Tijuca () (meaning marsh or swamp in the Tupi language, from ty ("water") and îuk ("rotten")) is a neighbourhood of the Northern Zone of the city of Rio de Janeiro, Brazil. It comprises the region of Saens Peña and Afonso Pena squares. According to the 2000 Census, the district has close to 150,000 inhabitants. It borders with Praça da Bandeira, Maracanã, Vila Isabel, Andaraí, Grajaú and Alto da Boa Vista neighbourhoods.

It is one of the most traditional districts of Rio de Janeiro and has the third largest urban forest in the world, the Tijuca Forest, which is result of reforestation from coffee fields that led to lack of water at that time. Mainly a middle class district, it has been historically inhabited by Portuguese immigrant families and the families of military officers.

Tijuca hosts Salgueiro, Império da Tijuca and Unidos da Tijuca, three of the main Rio de Janeiro Samba Schools, that together have won 13 titles.

Tijuca is also home to many favelas such as Salgueiro, Borel, Formiga, Turano and Casa Branca.

Culture and entertainment 

Tijuca is also known for its vibrant cultural scene and entertainment options.
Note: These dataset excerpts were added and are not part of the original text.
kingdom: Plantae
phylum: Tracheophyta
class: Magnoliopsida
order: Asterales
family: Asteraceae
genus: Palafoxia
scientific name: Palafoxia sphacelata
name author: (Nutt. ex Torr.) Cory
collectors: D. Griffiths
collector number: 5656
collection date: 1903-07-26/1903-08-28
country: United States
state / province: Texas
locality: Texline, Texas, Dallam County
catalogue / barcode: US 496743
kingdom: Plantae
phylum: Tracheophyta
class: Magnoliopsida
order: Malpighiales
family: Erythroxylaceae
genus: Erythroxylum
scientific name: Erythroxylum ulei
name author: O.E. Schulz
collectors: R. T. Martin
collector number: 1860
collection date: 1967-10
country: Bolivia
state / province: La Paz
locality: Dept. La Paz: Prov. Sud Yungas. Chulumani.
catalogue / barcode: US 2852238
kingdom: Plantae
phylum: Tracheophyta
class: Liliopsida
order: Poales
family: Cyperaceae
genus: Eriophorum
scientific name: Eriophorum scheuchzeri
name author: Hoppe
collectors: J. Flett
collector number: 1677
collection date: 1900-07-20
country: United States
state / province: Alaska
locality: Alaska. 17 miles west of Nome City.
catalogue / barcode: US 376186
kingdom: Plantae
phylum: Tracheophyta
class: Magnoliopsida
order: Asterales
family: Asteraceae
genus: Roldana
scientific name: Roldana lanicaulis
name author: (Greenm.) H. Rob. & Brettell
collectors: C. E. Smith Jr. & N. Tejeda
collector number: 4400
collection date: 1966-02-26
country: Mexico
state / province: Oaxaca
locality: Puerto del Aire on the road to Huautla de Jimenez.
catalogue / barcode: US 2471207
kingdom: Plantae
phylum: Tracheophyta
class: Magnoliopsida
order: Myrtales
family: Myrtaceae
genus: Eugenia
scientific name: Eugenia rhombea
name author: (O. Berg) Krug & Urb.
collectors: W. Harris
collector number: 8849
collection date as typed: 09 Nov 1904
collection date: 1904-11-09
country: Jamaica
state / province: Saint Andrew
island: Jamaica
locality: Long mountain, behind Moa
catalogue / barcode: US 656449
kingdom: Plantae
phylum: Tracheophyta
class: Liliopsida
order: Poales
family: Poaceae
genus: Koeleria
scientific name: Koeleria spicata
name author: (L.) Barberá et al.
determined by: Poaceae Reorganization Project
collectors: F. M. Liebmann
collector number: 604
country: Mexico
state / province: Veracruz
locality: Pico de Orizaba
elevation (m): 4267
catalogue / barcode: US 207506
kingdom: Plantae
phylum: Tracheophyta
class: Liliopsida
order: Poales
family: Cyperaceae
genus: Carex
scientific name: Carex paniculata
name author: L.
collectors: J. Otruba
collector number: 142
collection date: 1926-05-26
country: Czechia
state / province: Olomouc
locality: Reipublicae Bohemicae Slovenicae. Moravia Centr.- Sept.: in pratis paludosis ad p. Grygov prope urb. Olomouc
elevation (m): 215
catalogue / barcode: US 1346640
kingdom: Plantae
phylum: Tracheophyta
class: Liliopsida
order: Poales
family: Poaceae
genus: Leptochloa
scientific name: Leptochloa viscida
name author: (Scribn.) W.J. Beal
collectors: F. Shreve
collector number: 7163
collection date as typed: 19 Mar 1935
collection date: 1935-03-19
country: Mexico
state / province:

The neighborhood has several theaters, cinemas, and music venues, as well as a wide range of restaurants, bars, and cafes. Tijuca's nightlife is particularly popular, with several clubs and music venues attracting both locals and tourists.

One of the most popular events in Tijuca is the Carnival parade, which takes place every year during the week leading up to Lent. The neighborhood's samba schools participate in the parade, showcasing their elaborate costumes and dance routines. Tijuca's Carnival parade is known for its lively atmosphere and is one of the most popular events in Rio de Janeiro's Carnival celebrations.

Saens Peña Square
Praça Saens Peña (Saens Peña Square) is a public square located in the Tijuca. The square was named after the Brazilian physician and scientist Adolpho Lutz, who adopted the pseudonym "Saens Peña" in honor of Argentine President Roque Sáenz Peña. The square was inaugurated in 1911, and it quickly became a popular gathering place for locals. In the early years, the square was known for its elegant gardens, which were designed by the renowned Brazilian landscape architect Roberto Burle Marx. Over time, Praça Saens Peña became an important commercial center, with numerous shops, restaurants, and businesses opening in the surrounding area.

Sports 

Tijuca is a popular destination for sports enthusiasts, with several parks, gyms, and sports facilities located throughout the neighborhood. The Maracanã Stadium is particularly popular, hosting several soccer matches throughout the year, including matches featuring Rio de Janeiro's two largest soccer teams, Flamengo and Fluminense.

Tijuca is also home to several hiking trails and outdoor activities, including rock climbing and hang gliding. The Tijuca Forest offers several hiking trails, including one that leads to the summit of Pico da Tijuca, the highest point in the city.

Infrastructure 

Tijuca has a well-developed infrastructure, with several hospitals, schools, and shopping centers located throughout the neighborhood. Some of the most notable hospitals in Tijuca include the Hospital São Vicente de Paulo, Hospital Universitário Pedro Ernesto, and Hospital Federal do Andaraí.

Tijuca also has several shopping centers, including the Shopping Tijuca, which is one of the largest shopping malls in the city. The mall has over 200 stores, a cinema, and a food court, making it a popular destination for shoppers.

Transportation 

Tijuca is well-connected to the rest of Rio de Janeiro through several public transportation options, including buses and the metro. The neighborhood is also served by several major highways, making it easily accessible by car.